Teresa Tritch outlines the growth of the deficit since the Clinton era, which ended with a surplus. The country was driven into a ditch by Bush administration policies, not by social programs and the safety net:
…it is worth asking how we got here — from healthy surpluses at the end of the Clinton era, and the promise of future surpluses, to nine straight years of deficits, including the $1.3 trillion shortfall in 2010. The answer is largely the Bush-era tax cuts, war spending in Iraq and Afghanistan, and recessions.
Despite what antigovernment conservatives say, non-defense discretionary spending on areas like foreign aid, education and food safety was not a driving factor in creating the deficits….
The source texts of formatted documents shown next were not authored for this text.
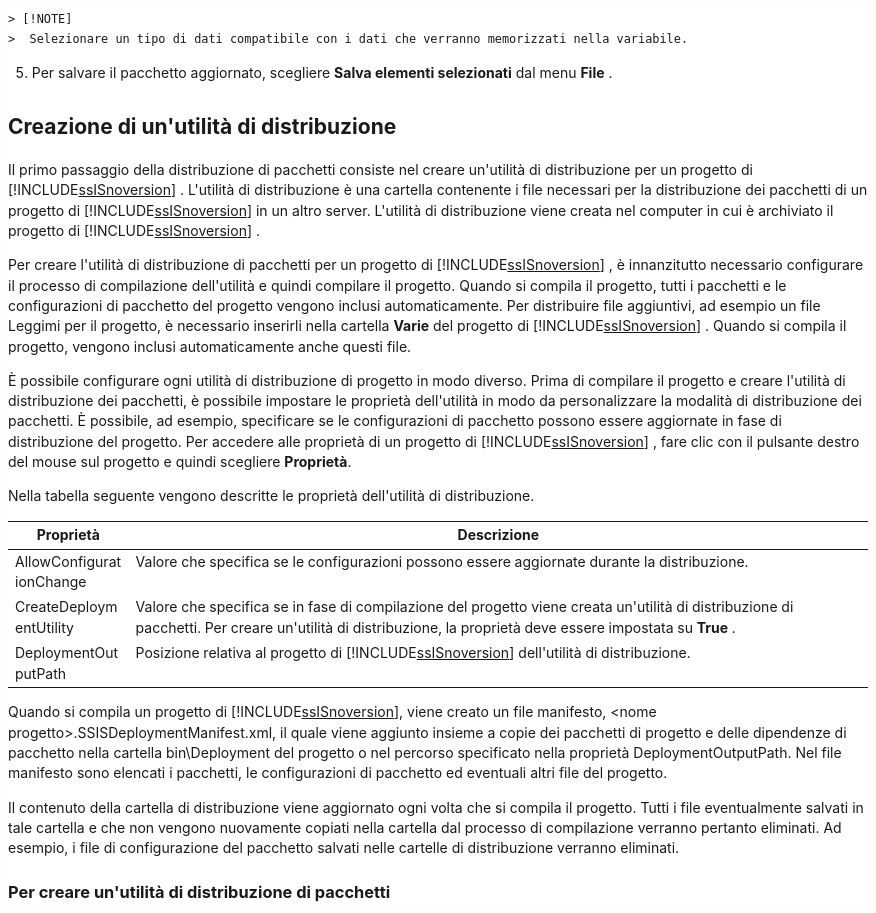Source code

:     > [!NOTE]  
    >  Selezionare un tipo di dati compatibile con i dati che verranno memorizzati nella variabile.  
  
5.  Per salvare il pacchetto aggiornato, scegliere **Salva elementi selezionati** dal menu **File** .  

## <a name="create-a-deployment-utility"></a>Creazione di un'utilità di distribuzione
  Il primo passaggio della distribuzione di pacchetti consiste nel creare un'utilità di distribuzione per un progetto di [!INCLUDE[ssISnoversion](../../includes/ssisnoversion-md.md)] . L'utilità di distribuzione è una cartella contenente i file necessari per la distribuzione dei pacchetti di un progetto di [!INCLUDE[ssISnoversion](../../includes/ssisnoversion-md.md)] in un altro server. L'utilità di distribuzione viene creata nel computer in cui è archiviato il progetto di [!INCLUDE[ssISnoversion](../../includes/ssisnoversion-md.md)] .  
  
 Per creare l'utilità di distribuzione di pacchetti per un progetto di [!INCLUDE[ssISnoversion](../../includes/ssisnoversion-md.md)] , è innanzitutto necessario configurare il processo di compilazione dell'utilità e quindi compilare il progetto. Quando si compila il progetto, tutti i pacchetti e le configurazioni di pacchetto del progetto vengono inclusi automaticamente. Per distribuire file aggiuntivi, ad esempio un file Leggimi per il progetto, è necessario inserirli nella cartella **Varie** del progetto di [!INCLUDE[ssISnoversion](../../includes/ssisnoversion-md.md)] . Quando si compila il progetto, vengono inclusi automaticamente anche questi file.  
  
 È possibile configurare ogni utilità di distribuzione di progetto in modo diverso. Prima di compilare il progetto e creare l'utilità di distribuzione dei pacchetti, è possibile impostare le proprietà dell'utilità in modo da personalizzare la modalità di distribuzione dei pacchetti. È possibile, ad esempio, specificare se le configurazioni di pacchetto possono essere aggiornate in fase di distribuzione del progetto. Per accedere alle proprietà di un progetto di [!INCLUDE[ssISnoversion](../../includes/ssisnoversion-md.md)] , fare clic con il pulsante destro del mouse sul progetto e quindi scegliere **Proprietà**.  
  
 Nella tabella seguente vengono descritte le proprietà dell'utilità di distribuzione.  
  
|Proprietà|Descrizione|  
|--------------|-----------------|  
|AllowConfigurationChange|Valore che specifica se le configurazioni possono essere aggiornate durante la distribuzione.|  
|CreateDeploymentUtility|Valore che specifica se in fase di compilazione del progetto viene creata un'utilità di distribuzione di pacchetti. Per creare un'utilità di distribuzione, la proprietà deve essere impostata su **True** .|  
|DeploymentOutputPath|Posizione relativa al progetto di [!INCLUDE[ssISnoversion](../../includes/ssisnoversion-md.md)] dell'utilità di distribuzione.|  
  
 Quando si compila un progetto di [!INCLUDE[ssISnoversion](../../includes/ssisnoversion-md.md)], viene creato un file manifesto, \<nome progetto>.SSISDeploymentManifest.xml, il quale viene aggiunto insieme a copie dei pacchetti di progetto e delle dipendenze di pacchetto nella cartella bin\Deployment del progetto o nel percorso specificato nella proprietà DeploymentOutputPath. Nel file manifesto sono elencati i pacchetti, le configurazioni di pacchetto ed eventuali altri file del progetto.  
  
 Il contenuto della cartella di distribuzione viene aggiornato ogni volta che si compila il progetto. Tutti i file eventualmente salvati in tale cartella e che non vengono nuovamente copiati nella cartella dal processo di compilazione verranno pertanto eliminati. Ad esempio, i file di configurazione del pacchetto salvati nelle cartelle di distribuzione verranno eliminati.  
  
### <a name="to-create-a-package-deployment-utility"></a>Per creare un'utilità di distribuzione di pacchetti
The following chart shows the cost of new policies under Bush and Obama (including projections for a second Obama term). Bush's policies cost $3.63 trillion more (click on chart to enlarge):
Tritch draws compelling conclusions on ending the Bush tax cuts and the need for government economic stimulation during a downturn, more tax revenue and health care reform:
A few lessons can be drawn from the numbers. First, the Bush tax cuts have had a huge damaging effect. If all of them expired as scheduled at the end of 2012, future deficits would be cut by about half, to sustainable levels. Second, a healthy budget requires a healthy economy; recessions wreak havoc by reducing tax revenue. Government has to spur demand and create jobs in a deep downturn, even though doing so worsens the deficit in the short run. Third, spending cuts alone will not close the gap. The chronic revenue shortfalls from serial tax cuts are simply too deep to fill with spending cuts alone. Taxes have to go up.
In future decades, when rising health costs with an aging population hit the budget in full force, deficits are projected to be far deeper than they are now. Effective health care reform, and a willingness to pay more taxes, will be the biggest factors in controlling those deficits.